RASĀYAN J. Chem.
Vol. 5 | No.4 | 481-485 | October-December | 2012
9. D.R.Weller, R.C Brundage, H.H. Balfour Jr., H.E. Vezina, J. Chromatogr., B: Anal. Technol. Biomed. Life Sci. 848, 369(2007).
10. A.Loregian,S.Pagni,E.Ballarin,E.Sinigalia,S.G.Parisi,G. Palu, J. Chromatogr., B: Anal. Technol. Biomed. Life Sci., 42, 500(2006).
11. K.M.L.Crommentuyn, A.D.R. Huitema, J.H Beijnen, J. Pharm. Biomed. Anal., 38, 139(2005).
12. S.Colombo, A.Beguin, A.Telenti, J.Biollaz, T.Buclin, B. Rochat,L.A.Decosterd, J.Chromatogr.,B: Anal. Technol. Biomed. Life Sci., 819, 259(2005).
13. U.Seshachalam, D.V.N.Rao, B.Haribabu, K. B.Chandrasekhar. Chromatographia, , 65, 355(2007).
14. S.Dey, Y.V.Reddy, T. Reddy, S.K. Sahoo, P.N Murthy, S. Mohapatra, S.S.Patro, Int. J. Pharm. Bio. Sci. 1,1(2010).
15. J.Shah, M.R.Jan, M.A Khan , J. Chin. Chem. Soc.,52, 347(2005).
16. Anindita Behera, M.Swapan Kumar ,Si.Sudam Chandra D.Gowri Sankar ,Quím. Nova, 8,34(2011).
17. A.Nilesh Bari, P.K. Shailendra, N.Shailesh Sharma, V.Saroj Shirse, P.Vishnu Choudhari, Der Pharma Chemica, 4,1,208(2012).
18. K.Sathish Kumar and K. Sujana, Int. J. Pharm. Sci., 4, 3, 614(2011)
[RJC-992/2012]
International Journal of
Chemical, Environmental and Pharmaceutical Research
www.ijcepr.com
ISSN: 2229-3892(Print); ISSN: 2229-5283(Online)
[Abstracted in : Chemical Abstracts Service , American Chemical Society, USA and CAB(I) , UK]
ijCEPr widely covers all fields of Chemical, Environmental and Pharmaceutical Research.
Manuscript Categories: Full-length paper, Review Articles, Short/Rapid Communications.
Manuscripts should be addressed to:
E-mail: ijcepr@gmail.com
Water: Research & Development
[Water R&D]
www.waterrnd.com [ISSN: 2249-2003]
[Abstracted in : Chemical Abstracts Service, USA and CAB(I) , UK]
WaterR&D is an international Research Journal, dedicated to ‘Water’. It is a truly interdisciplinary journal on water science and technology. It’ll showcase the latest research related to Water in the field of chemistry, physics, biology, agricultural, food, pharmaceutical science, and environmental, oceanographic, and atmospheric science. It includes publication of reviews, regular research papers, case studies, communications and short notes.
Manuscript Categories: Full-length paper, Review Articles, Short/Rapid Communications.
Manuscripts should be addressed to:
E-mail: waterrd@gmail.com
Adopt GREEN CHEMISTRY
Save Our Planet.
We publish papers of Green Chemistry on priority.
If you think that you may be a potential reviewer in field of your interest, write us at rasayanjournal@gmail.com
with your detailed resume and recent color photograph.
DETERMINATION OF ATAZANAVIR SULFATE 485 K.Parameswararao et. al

::::

• **TRY IT**: Every record needs to be written out again, exactly as it was given.

• **TASK RESULT**:
RASĀYAN J. Chem.
Vol. 5 | No.4 | 481-485 | October-December | 2012
9. D.R.Weller, R.C Brundage, H.H. Balfour Jr., H.E. Vezina, J. Chromatogr., B: Anal. Technol. Biomed. Life Sci. 848, 369(2007).
10. A.Loregian,S.Pagni,E.Ballarin,E.Sinigalia,S.G.Parisi,G. Palu, J. Chromatogr., B: Anal. Technol. Biomed. Life Sci., 42, 500(2006).
11. K.M.L.Crommentuyn, A.D.R. Huitema, J.H Beijnen, J. Pharm. Biomed. Anal., 38, 139(2005).
12. S.Colombo, A.Beguin, A.Telenti, J.Biollaz, T.Buclin, B. Rochat,L.A.Decosterd, J.Chromatogr.,B: Anal. Technol. Biomed. Life Sci., 819, 259(2005).
13. U.Seshachalam, D.V.N.Rao, B.Haribabu, K. B.Chandrasekhar. Chromatographia, , 65, 355(2007).
14. S.Dey, Y.V.Reddy, T. Reddy, S.K. Sahoo, P.N Murthy, S. Mohapatra, S.S.Patro, Int. J. Pharm. Bio. Sci. 1,1(2010).
15. J.Shah, M.R.Jan, M.A Khan , J. Chin. Chem. Soc.,52, 347(2005).
16. Anindita Behera, M.Swapan Kumar ,Si.Sudam Chandra D.Gowri Sankar ,Quím. Nova, 8,34(2011).
17. A.Nilesh Bari, P.K. Shailendra, N.Shailesh Sharma, V.Saroj Shirse, P.Vishnu Choudhari, Der Pharma Chemica, 4,1,208(2012).
18. K.Sathish Kumar and K. Sujana, Int. J. Pharm. Sci., 4, 3, 614(2011)
[RJC-992/2012]
International Journal of
Chemical, Environmental and Pharmaceutical Research
www.ijcepr.com
ISSN: 2229-3892(Print); ISSN: 2229-5283(Online)
[Abstracted in : Chemical Abstracts Service , American Chemical Society, USA and CAB(I) , UK]
ijCEPr widely covers all fields of Chemical, Environmental and Pharmaceutical Research.
Manuscript Categories: Full-length paper, Review Articles, Short/Rapid Communications.
Manuscripts should be addressed to:
E-mail: ijcepr@gmail.com
Water: Research & Development
[Water R&D]
www.waterrnd.com [ISSN: 2249-2003]
[Abstracted in : Chemical Abstracts Service, USA and CAB(I) , UK]
WaterR&D is an international Research Journal, dedicated to ‘Water’. It is a truly interdisciplinary journal on water science and technology. It’ll showcase the latest research related to Water in the field of chemistry, physics, biology, agricultural, food, pharmaceutical science, and environmental, oceanographic, and atmospheric science. It includes publication of reviews, regular research papers, case studies, communications and short notes.
Manuscript Categories: Full-length paper, Review Articles, Short/Rapid Communications.
Manuscripts should be addressed to:
E-mail: waterrd@gmail.com
Adopt GREEN CHEMISTRY
Save Our Planet.
We publish papers of Green Chemistry on priority.
If you think that you may be a potential reviewer in field of your interest, write us at rasayanjournal@gmail.com
with your detailed resume and recent color photograph.
DETERMINATION OF ATAZANAVIR SULFATE 485 K.Parameswararao et. al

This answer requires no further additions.